Segundo dados revelados recentemente, 2024 reflectiu uma explosão criativa que desafia a sustentabilidade da indústria musical.
O panorama musical de 2024 encontra-se num ponto de transformação acelerada, impulsionado pela acessibilidade tecnológica e pela facilidade de distribuição digital. De acordo com um relatório recente do Music Radar, é actualmente lançada mais música num único dia que em todo o ano de 1989, o que marca uma mudança sem precedentes na indústria. Esta tendência reflete-se tanto na quantidade como na forma como a música é produzida e consumida, trazendo à tona vários desafios e oportunidades para artistas e plataformas de streaming.
Verdade seja dita, os números são impressionantes. Só no mês de Junho de 2023, cerca de 120.000 novas músicas foram carregadas diariamente nas plataformas de streaming, e esse valor tem vindo a crescer de forma constante. O aumento deve-se, na maioria, à democratização dos meios de produção musical: em 2024, um dispositivo de gravação, um instrumento e amplo acesso à internet são o que basta para que qualquer pessoa possa publicar a sua música em plataformas como o Spotify ou Bandcamp.
Will Page, ex-funcionário do Spotify e da PRS For Music, explica a magnitude deste fenómeno: “Em 2024 é lançada mais música num único dia do que em todo o ano de 1989.” Para além disso, Page sublinha que grande parte deste conteúdo é produzido por artistas independentes, o que reflete também o aumento da procura por software e ferramentas de produção musical. Resultado, em 2024, o cenário é ilustrativo de uma nova realidade onde a barreira de entrada é mais baixa, mas a competição por visibilidade é imensamente maior.
Entre 2021 e 2022, o número de criadores musicais registou um aumento de 12%, atingindo um total de 75,9 milhões em todo o mundo. As previsões apontam para que este número ultrapasse os 198 milhões até ao final da década de 2020. No entanto, esta explosão de criadores levanta questões prementes sobre a sustentabilidade do modelo actual, uma vez que os algoritmos tendem a favorecer um número muito mais restrito de artistas em detrimento da vasta maioria. Como noticiado anteriormente, a inundação de conteúdo torna mais difícil para os novos artistas ganharem tração e, consequentemente, rendimentos.

Informação registada:
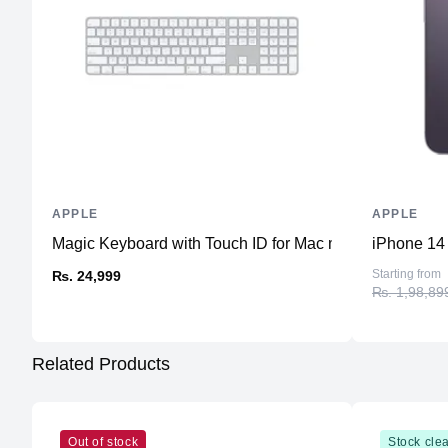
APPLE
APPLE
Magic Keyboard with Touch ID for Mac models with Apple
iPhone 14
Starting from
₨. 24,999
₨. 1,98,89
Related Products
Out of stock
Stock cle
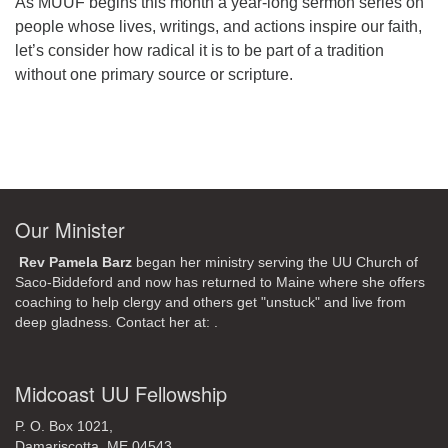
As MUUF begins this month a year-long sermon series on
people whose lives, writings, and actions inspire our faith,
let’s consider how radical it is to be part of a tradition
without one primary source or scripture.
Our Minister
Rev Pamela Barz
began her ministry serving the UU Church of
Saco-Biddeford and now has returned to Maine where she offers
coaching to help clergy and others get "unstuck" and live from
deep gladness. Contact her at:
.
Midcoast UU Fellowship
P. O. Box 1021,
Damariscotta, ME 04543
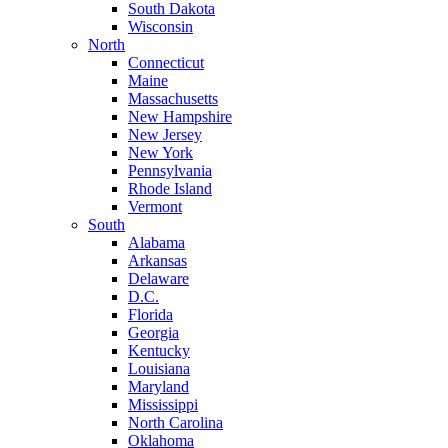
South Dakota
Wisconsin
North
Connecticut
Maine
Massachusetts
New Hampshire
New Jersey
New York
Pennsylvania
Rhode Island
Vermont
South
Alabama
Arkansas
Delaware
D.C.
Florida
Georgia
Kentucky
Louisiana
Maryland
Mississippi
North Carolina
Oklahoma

---

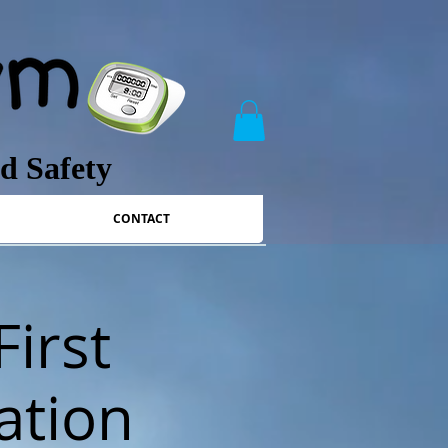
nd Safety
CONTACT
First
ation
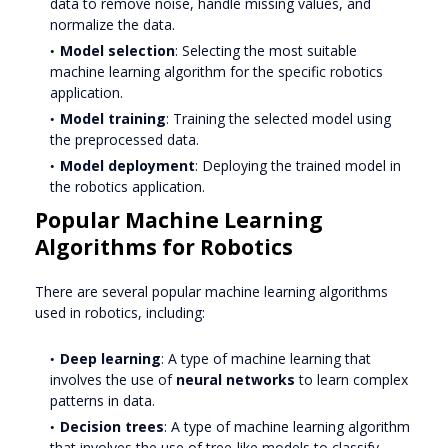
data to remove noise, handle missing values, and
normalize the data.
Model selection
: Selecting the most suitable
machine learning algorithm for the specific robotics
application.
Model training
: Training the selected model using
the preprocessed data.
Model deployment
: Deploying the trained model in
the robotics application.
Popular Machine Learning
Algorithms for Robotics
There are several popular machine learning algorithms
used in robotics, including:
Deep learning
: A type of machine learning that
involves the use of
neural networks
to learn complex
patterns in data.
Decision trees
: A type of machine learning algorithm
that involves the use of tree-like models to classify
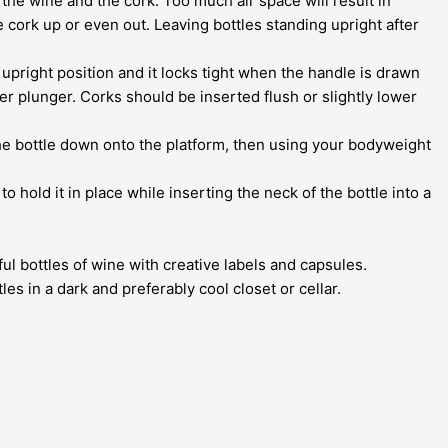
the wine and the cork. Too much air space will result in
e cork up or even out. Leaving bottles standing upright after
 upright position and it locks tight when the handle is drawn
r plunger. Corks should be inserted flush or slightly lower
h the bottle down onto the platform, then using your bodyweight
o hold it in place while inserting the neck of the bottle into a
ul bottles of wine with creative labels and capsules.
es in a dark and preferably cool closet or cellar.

Resolva o seguinte:
1 - No texto sobre a música em 2024, quantas novas músicas eram carregadas por dia nas plataformas de streaming em junho de 2023?
2 - Prossiga o texto sobre a música em 2024 a partir da sua última frase.

Respostas dos exercícios:
1 - Cerca de 120.000 novas músicas por dia.

2 -
Num cenário já de si desafiador, o Spotify surge frequentemente como alvo de críticas devido às suas políticas controversas. Em Novembro de 2023, a empresa anunciou que deixaria de pagar royalties por músicas que não atingissem pelo menos 1.000 streams anuais, numa decisão que muitos consideram penalizadora para os pequenos criadores. Como se isso não bastasse, em Dezembro do mesmo ano, a empresa levou a cabo uma vaga de despedimentos que afectou 17% do seu pessoal.
Não é, de resto, segredo nenhum que muitos artistas, sendo um dos mais recentes Dani Filth, o vocalista dos CRADLE OF FILTH, têm criticado abertamente as práticas do Spotify relativamente ao pagamento de royalties aos artistas, descrevendo-os inclusivamente como “os maiores criminosos do mundo“. Algumas tácticas obscuras, como oferecerem exposição por taxas de royalties ainda mais baixas, não têm ajudado a tornar a plataforma de streaming mais popular aos olhos dos músicos.
Nos últimos anos, os custos das digressões dispararam, as vendas de discos começar a cair e, em 2024, os serviços de streaming não são propriamente uma fonte rentável. Dani Filth, o carismático vocalista dos CRADLE OF FILTH, falou recentemente sobre o assunto numa entrevista com filial grega da revista Rock Hard e revelou o quão difíceis estão as coisas nos dias que correm. “A situação em piorado bastante nos últimos anos“, começou por dizer Dani.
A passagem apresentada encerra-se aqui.